Des hôpitaux en mode crash test
Une attention particulière est accordée aux centres de soins situés dans les zones où se concentrent les bombardements, et donc les victimes. A Sidon, considérée comme la porte d'entrée du sud du Liban, l'hôpital Hammoud a organisé un exercice grandeur nature, début décembre. Pendant trois heures, le personnel a simulé l'arrivée d'un grand nombre de victimes aux urgences. Dans le rôle des blessés, des scouts. Pour imiter les blessures, un maquilleur professionnel. Mais pour le reste, "chacun a joué son rôle, raconte un témoin à franceinfo. Ambulanciers, docteurs, chirurgiens, infirmiers, sages-femmes, personnels de chambre, membres de la sécurité...".
Cinquante kilomètres plus au Sud, l'hôpital gouvernemental de Tyr n'a même pas eu le temps de s'entraîner. Les allées et venues des civières avec des blessés, réels cette fois, ont commencé dès octobre. A vol d'oiseau, la ville n'est qu'à une vingtaine de kilomètres de la frontière israélienne. Si proche qu'il arrive que les bombardements fassent vibrer les murs vieillissants du bâtiment. En cas de plan rouge, l'établissement passerait de 60 à 90 lits. Dans les chambres, "tout est prêt, au cas où". A l'étage, les blocs opératoires. Pas très loin, la radiologie.
Après 100 jours d'affrontements, 35 personnes ont déjà été prises en charge par le directeur, "monsieur Ali", et ses équipes. "Dix après des bombardements et 25 après une attaque au phosphore blanc". Plusieurs ONG, dont Human Rights Watch et Amnesty International, accusent l'armée israélienne d'utiliser ces munitions, qui provoquent des brûlures, dans les zones où vivent des civils. Même si Israël dément ces accusations, Amnesty réclame l'ouverture d'une enquête pour crime de guerre.
Les instances sanitaires à Beyrouth ont rappelé aux médecins de Tyr la procédure à suivre après ce type d'attaque. "Des gants de chantier plutôt que des gants traditionnels.

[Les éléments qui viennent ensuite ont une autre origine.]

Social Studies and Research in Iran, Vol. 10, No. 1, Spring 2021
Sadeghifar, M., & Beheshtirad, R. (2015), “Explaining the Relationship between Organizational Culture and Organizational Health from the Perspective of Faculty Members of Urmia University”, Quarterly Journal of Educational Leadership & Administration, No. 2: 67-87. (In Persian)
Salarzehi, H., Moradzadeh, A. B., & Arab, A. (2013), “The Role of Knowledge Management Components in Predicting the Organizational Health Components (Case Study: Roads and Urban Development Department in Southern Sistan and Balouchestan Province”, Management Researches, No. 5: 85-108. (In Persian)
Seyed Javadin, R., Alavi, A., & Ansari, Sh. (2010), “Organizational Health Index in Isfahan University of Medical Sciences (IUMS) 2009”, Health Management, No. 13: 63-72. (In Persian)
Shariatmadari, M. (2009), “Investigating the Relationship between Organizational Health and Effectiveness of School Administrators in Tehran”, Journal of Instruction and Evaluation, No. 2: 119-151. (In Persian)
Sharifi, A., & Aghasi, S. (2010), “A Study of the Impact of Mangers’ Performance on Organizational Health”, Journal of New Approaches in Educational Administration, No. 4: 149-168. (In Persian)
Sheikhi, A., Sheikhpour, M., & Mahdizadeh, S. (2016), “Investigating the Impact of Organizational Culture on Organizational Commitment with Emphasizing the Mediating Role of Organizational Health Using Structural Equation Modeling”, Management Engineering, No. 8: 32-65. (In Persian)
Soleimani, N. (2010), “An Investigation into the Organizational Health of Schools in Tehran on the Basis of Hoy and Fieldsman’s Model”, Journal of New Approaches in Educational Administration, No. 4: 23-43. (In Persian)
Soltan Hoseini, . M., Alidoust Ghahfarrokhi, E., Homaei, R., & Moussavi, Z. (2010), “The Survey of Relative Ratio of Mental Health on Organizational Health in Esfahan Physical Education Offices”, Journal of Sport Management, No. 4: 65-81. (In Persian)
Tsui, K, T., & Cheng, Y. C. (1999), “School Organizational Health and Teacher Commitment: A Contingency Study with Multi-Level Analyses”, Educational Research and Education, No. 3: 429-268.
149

Les vêtements du blessé dans un sac plastique, le refermer aussitôt".
La peur du manque de personnel
Wahida Ghalayini le promet : "Les hôpitaux du Liban sont prêts, vraiment prêts, à faire face à la guerre." Mais à l'ombre des blocs opératoires, des médecins sollicités par franceinfo redoutent un manque de personnel et donc de potentielles victimes en plus "si le pire devait se produire pour le Liban". Depuis la crise financière de 2019, le système de santé libanais est déjà lui-même malade. Des centaines de professionnels ont remisé leur blouse au placard pour partir travailler à l'étranger.

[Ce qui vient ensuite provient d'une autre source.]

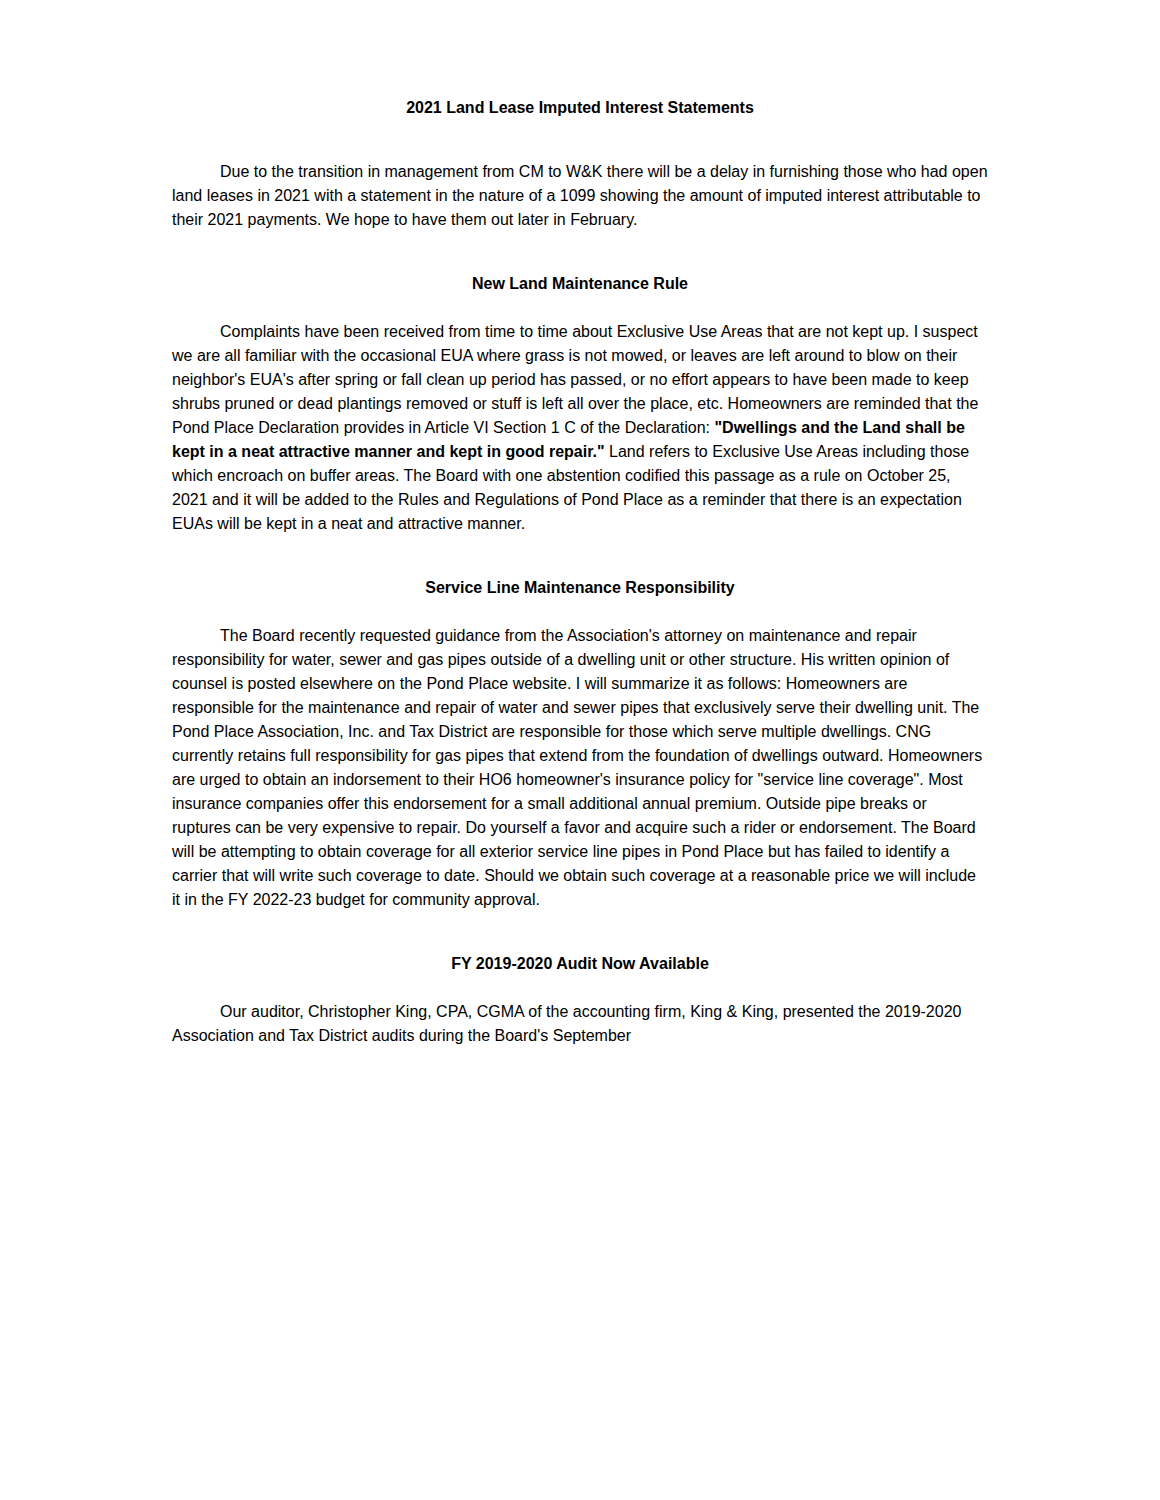2021 Land Lease Imputed Interest Statements
Due to the transition in management from CM to W&K there will be a delay in furnishing those who had open land leases in 2021 with a statement in the nature of a 1099 showing the amount of imputed interest attributable to their 2021 payments. We hope to have them out later in February.
New Land Maintenance Rule
Complaints have been received from time to time about Exclusive Use Areas that are not kept up. I suspect we are all familiar with the occasional EUA where grass is not mowed, or leaves are left around to blow on their neighbor's EUA's after spring or fall clean up period has passed, or no effort appears to have been made to keep shrubs pruned or dead plantings removed or stuff is left all over the place, etc. Homeowners are reminded that the Pond Place Declaration provides in Article VI Section 1 C of the Declaration: "Dwellings and the Land shall be kept in a neat attractive manner and kept in good repair." Land refers to Exclusive Use Areas including those which encroach on buffer areas. The Board with one abstention codified this passage as a rule on October 25, 2021 and it will be added to the Rules and Regulations of Pond Place as a reminder that there is an expectation EUAs will be kept in a neat and attractive manner.
Service Line Maintenance Responsibility
The Board recently requested guidance from the Association's attorney on maintenance and repair responsibility for water, sewer and gas pipes outside of a dwelling unit or other structure. His written opinion of counsel is posted elsewhere on the Pond Place website. I will summarize it as follows: Homeowners are responsible for the maintenance and repair of water and sewer pipes that exclusively serve their dwelling unit. The Pond Place Association, Inc. and Tax District are responsible for those which serve multiple dwellings. CNG currently retains full responsibility for gas pipes that extend from the foundation of dwellings outward. Homeowners are urged to obtain an indorsement to their HO6 homeowner's insurance policy for "service line coverage". Most insurance companies offer this endorsement for a small additional annual premium. Outside pipe breaks or ruptures can be very expensive to repair. Do yourself a favor and acquire such a rider or endorsement. The Board will be attempting to obtain coverage for all exterior service line pipes in Pond Place but has failed to identify a carrier that will write such coverage to date. Should we obtain such coverage at a reasonable price we will include it in the FY 2022-23 budget for community approval.
FY 2019-2020 Audit Now Available
Our auditor, Christopher King, CPA, CGMA of the accounting firm, King & King, presented the 2019-2020 Association and Tax District audits during the Board's September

A l'hôpital public Rafic Hariri de Beyrouth, où Wahida Ghalayini est aussi directrice des soins, "plus de 100 infirmiers ont quitté le Liban. Mais on a fait beaucoup d'efforts, assure-t-elle. On a recruté aux alentours de 200 infirmiers, on est justement en train de les former en express."
Une membre de la cellule de crise lui glisse une information. Le 17.87, le numéro d'urgence mis en place pour répondre à l'inquiétude des Libanais, vient de dépasser la barre des 400 appels en trois mois. "Ce sont par exemple des personnes qui, paniquées, veulent savoir ce qu'elles doivent faire en cas de bombardement, où elles doivent aller, comment elles peuvent trouver un abri. A nous de leur donner des solutions et des réponses".
Wahida Ghalayini, aussi, se prépare "à toute éventualité". A la maison, elle vient de faire des réserves de nourriture, de vérifier l'état de son générateur ou encore de faire des stocks de piles et de batteries en cas de coupure électrique. La veille, elle est passée au magasin acheter une lampe rechargeable qu'elle garde toujours sur elle. "Juste au cas où".